◆ WHAT YOU WILL DO: Check every line of the data below for the word "Left", then give only the number of lines that have it.

Per-instance keypoint data
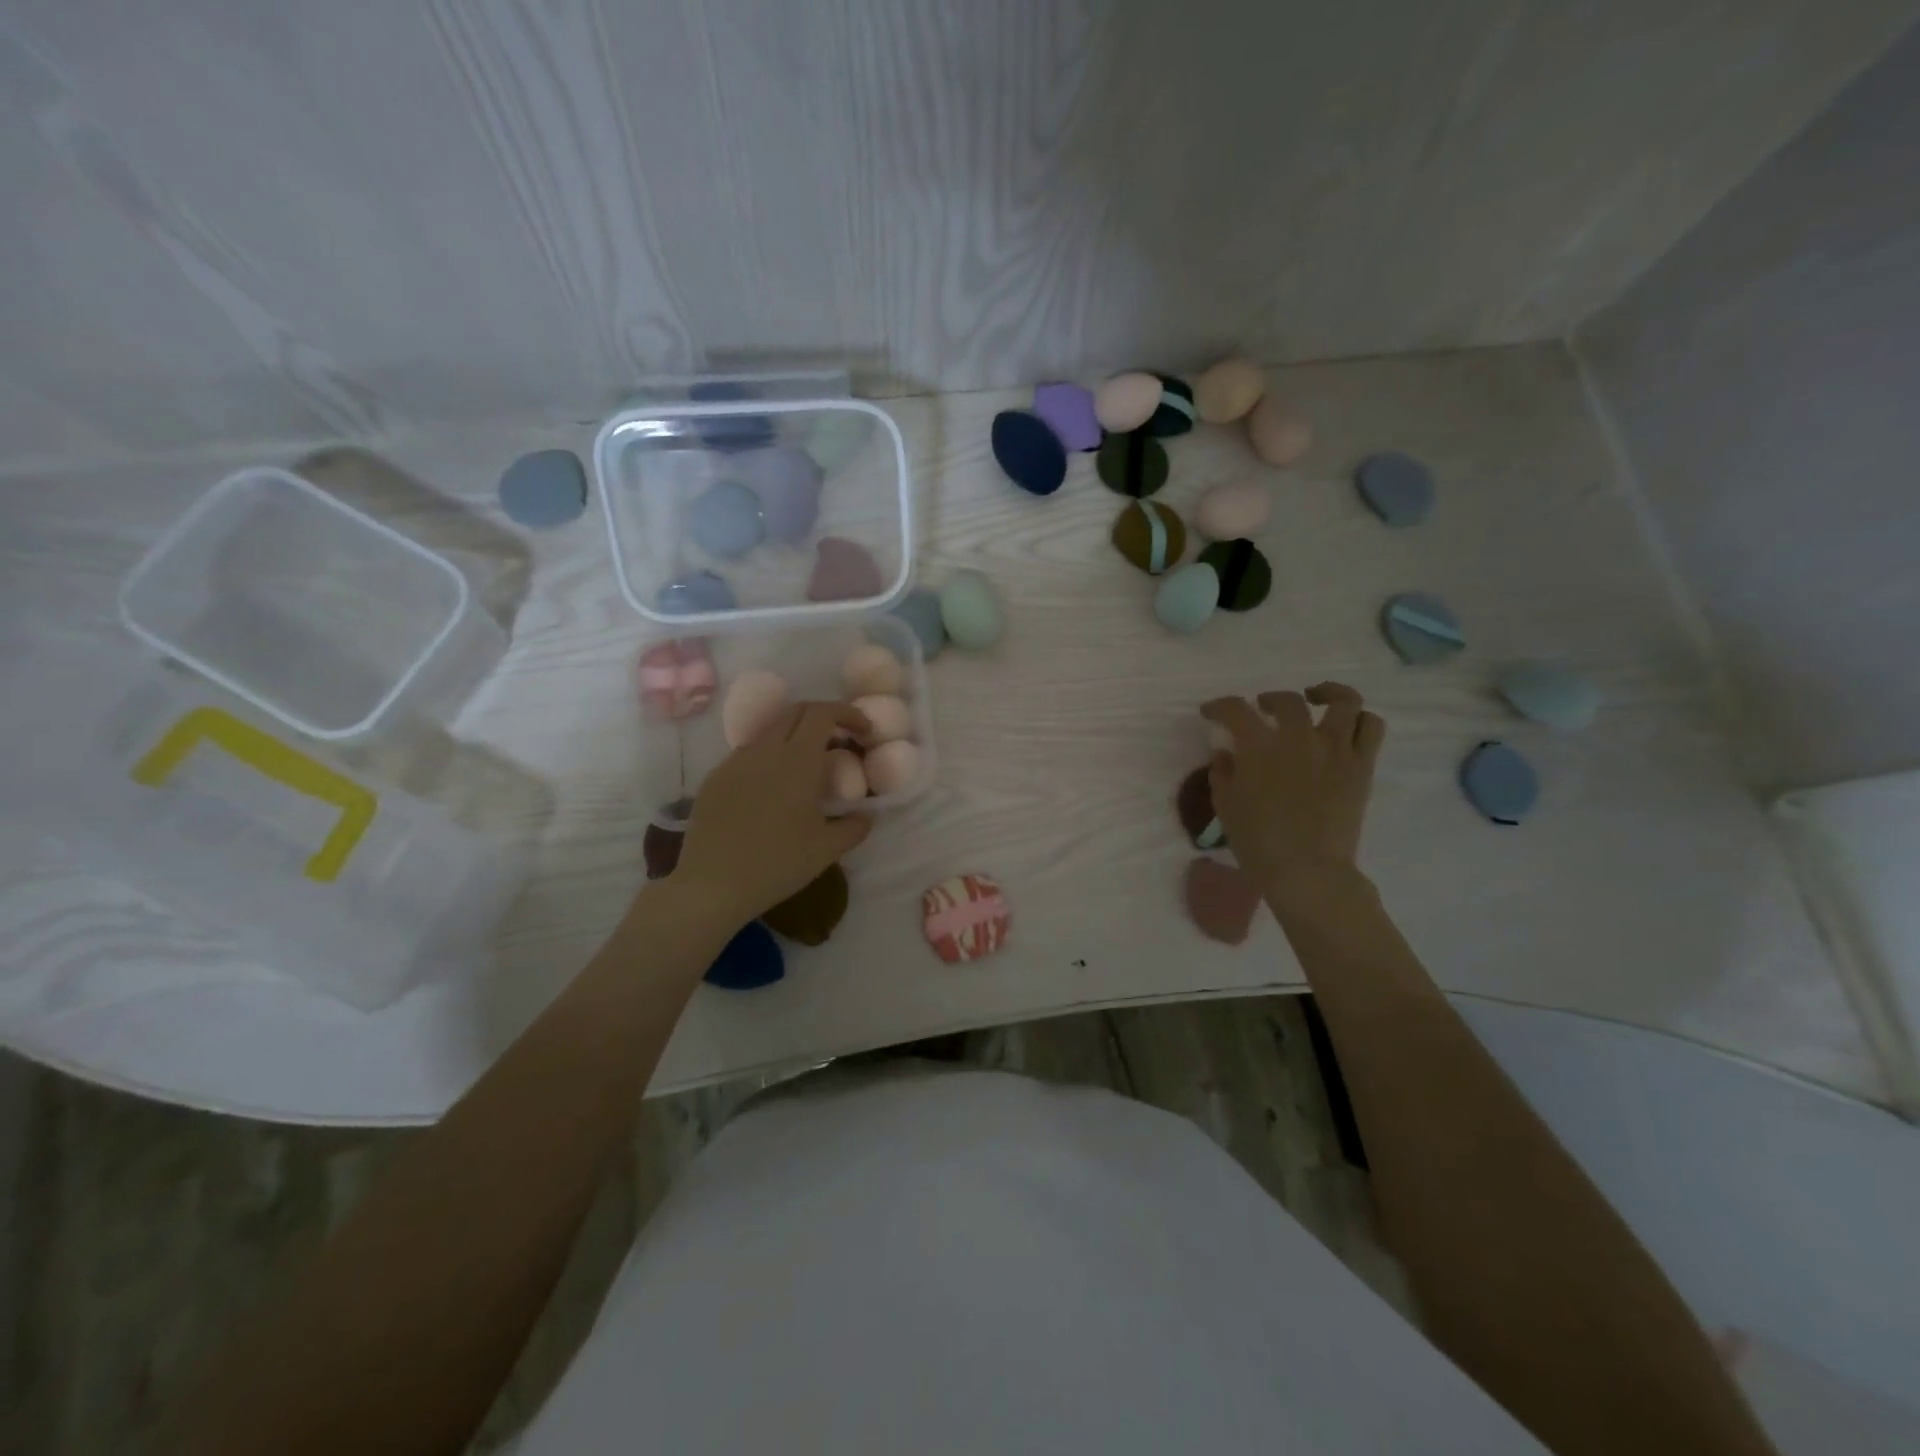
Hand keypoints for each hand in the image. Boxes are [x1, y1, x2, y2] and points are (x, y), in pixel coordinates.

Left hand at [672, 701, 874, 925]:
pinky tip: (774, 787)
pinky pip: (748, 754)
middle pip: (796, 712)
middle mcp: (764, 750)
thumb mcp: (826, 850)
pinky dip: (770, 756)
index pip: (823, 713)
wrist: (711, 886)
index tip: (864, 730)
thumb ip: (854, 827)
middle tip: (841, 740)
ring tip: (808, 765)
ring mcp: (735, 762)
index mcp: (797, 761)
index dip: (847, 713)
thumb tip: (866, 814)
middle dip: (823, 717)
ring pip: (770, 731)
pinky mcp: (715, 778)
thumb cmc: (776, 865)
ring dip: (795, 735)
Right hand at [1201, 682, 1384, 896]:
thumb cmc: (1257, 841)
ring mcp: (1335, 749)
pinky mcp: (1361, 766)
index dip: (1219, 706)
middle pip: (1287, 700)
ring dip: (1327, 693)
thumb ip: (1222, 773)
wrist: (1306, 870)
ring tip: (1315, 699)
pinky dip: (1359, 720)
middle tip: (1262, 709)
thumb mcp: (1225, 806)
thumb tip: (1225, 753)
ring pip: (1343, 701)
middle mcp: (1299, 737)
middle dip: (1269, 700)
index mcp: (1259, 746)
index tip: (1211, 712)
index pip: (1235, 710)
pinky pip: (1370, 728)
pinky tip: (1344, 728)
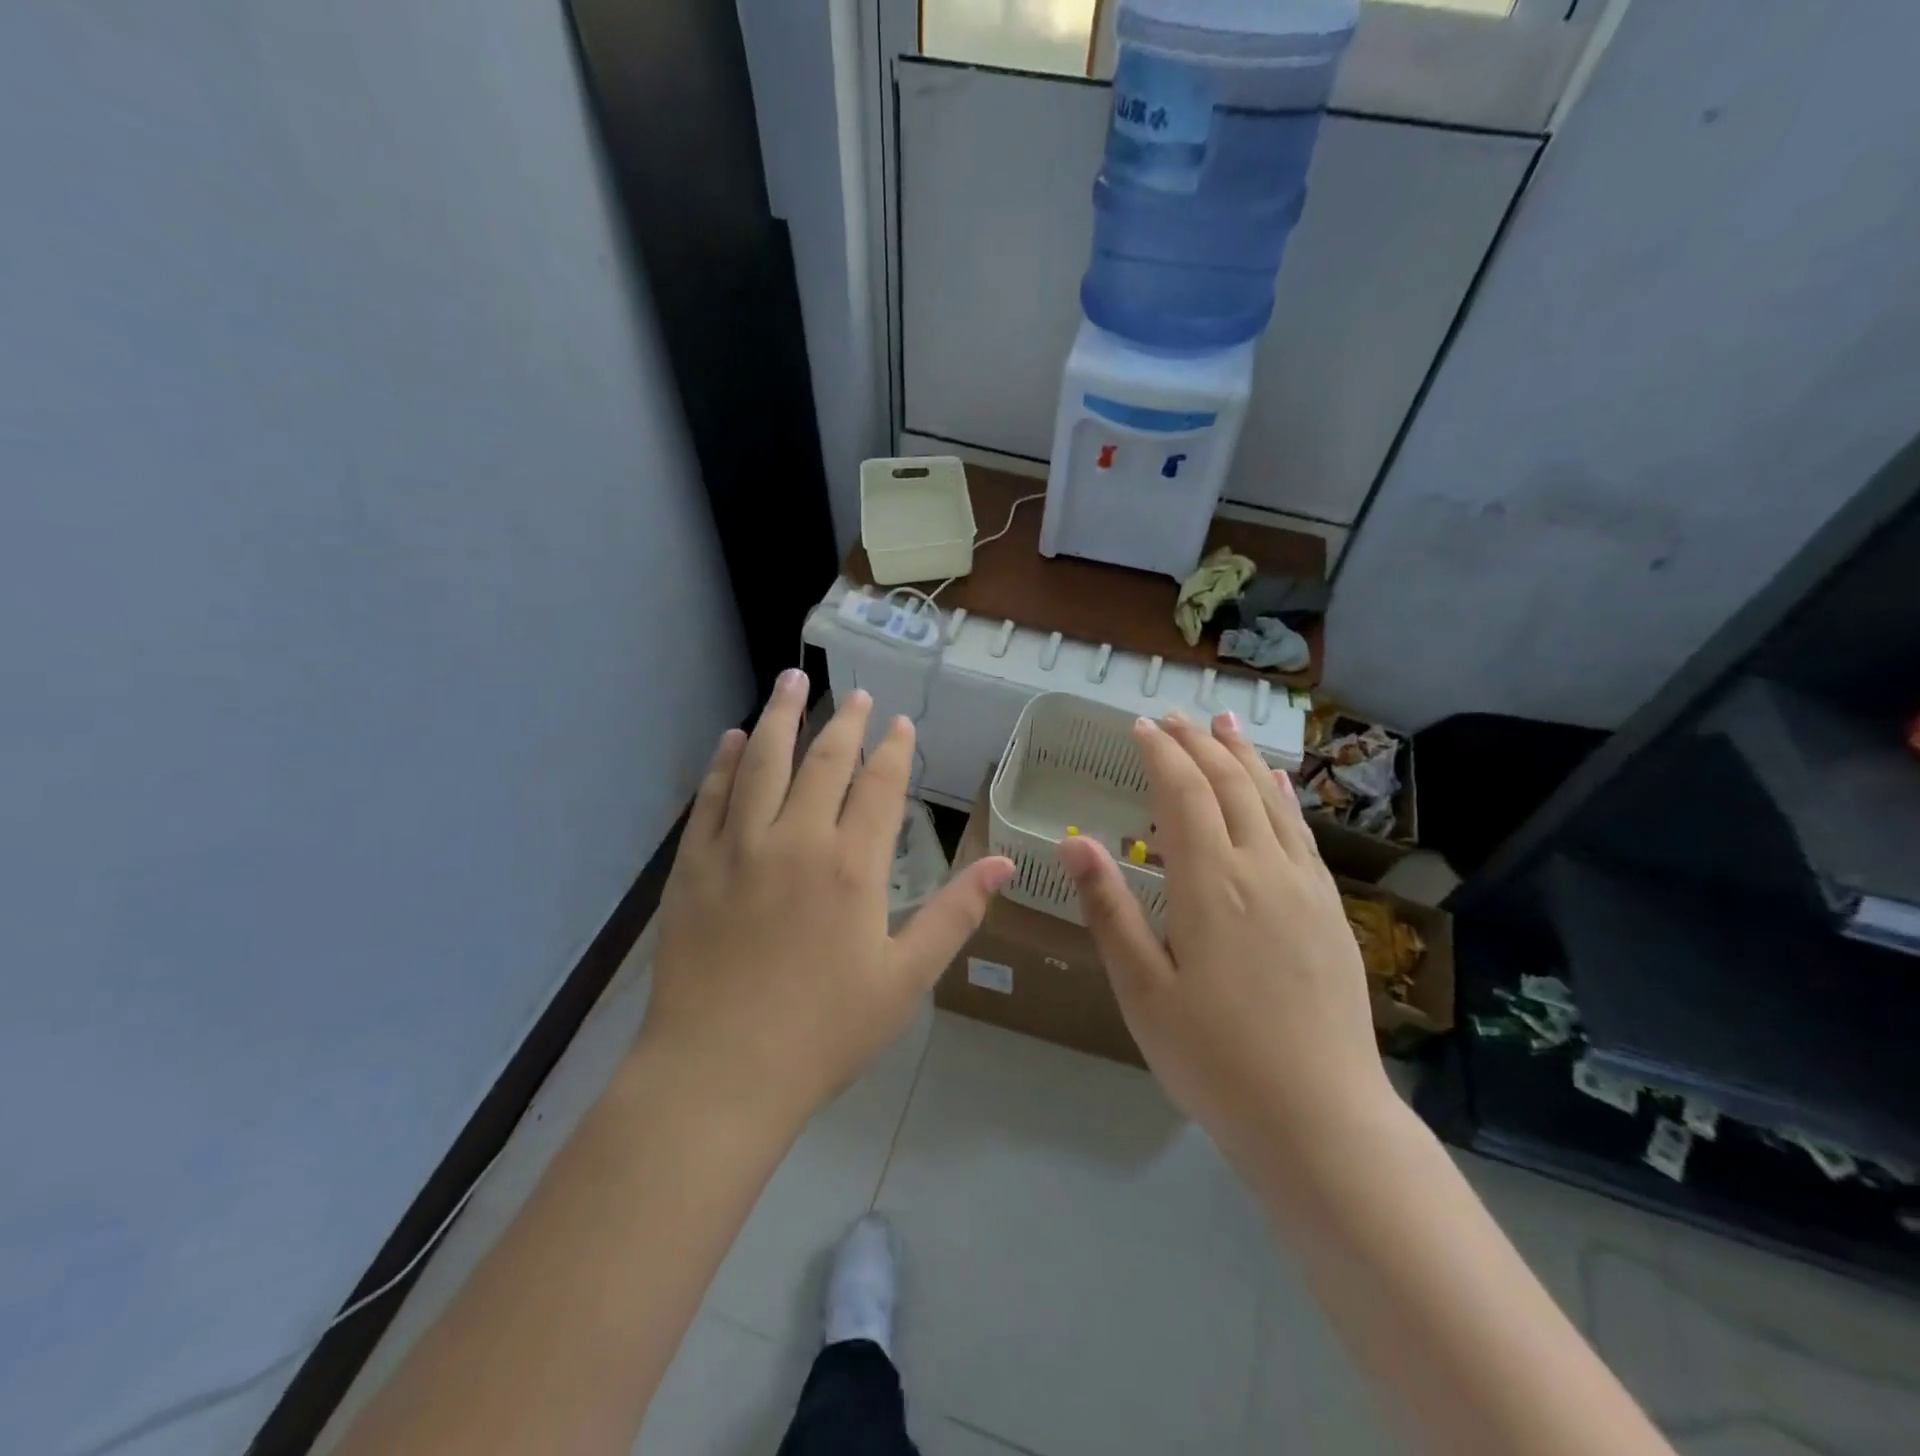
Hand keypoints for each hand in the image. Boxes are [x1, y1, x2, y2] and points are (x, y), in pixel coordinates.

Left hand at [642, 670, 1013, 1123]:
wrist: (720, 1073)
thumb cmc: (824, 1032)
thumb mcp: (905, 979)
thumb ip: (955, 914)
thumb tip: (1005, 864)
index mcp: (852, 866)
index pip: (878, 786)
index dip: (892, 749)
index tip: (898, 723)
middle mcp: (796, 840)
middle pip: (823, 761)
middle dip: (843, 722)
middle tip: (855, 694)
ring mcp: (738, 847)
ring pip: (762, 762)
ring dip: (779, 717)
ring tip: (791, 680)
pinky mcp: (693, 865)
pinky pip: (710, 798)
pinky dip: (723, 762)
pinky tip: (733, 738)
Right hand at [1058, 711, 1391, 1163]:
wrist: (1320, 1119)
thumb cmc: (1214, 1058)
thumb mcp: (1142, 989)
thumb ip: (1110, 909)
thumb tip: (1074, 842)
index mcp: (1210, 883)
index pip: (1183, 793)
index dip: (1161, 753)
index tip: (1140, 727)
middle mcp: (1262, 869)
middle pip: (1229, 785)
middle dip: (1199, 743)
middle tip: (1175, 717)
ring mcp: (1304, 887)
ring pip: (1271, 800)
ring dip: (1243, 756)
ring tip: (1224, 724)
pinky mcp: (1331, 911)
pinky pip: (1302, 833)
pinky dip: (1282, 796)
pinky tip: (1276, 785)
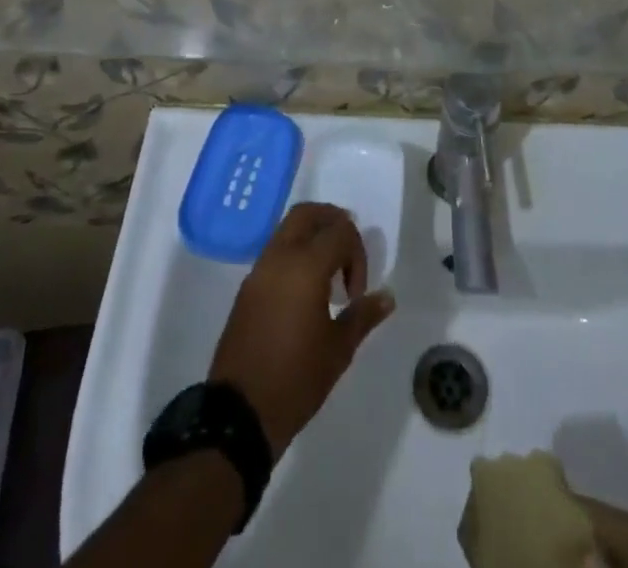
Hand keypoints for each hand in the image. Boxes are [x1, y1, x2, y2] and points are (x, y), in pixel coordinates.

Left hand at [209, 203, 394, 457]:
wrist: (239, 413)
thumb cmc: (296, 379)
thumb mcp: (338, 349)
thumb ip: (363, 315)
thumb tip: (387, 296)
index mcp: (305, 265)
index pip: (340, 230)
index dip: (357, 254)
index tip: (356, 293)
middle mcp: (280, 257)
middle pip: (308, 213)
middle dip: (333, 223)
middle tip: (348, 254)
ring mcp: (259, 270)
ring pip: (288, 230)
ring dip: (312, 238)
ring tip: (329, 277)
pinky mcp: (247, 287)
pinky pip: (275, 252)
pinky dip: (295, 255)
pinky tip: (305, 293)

◆ TASK RESPONSE: 3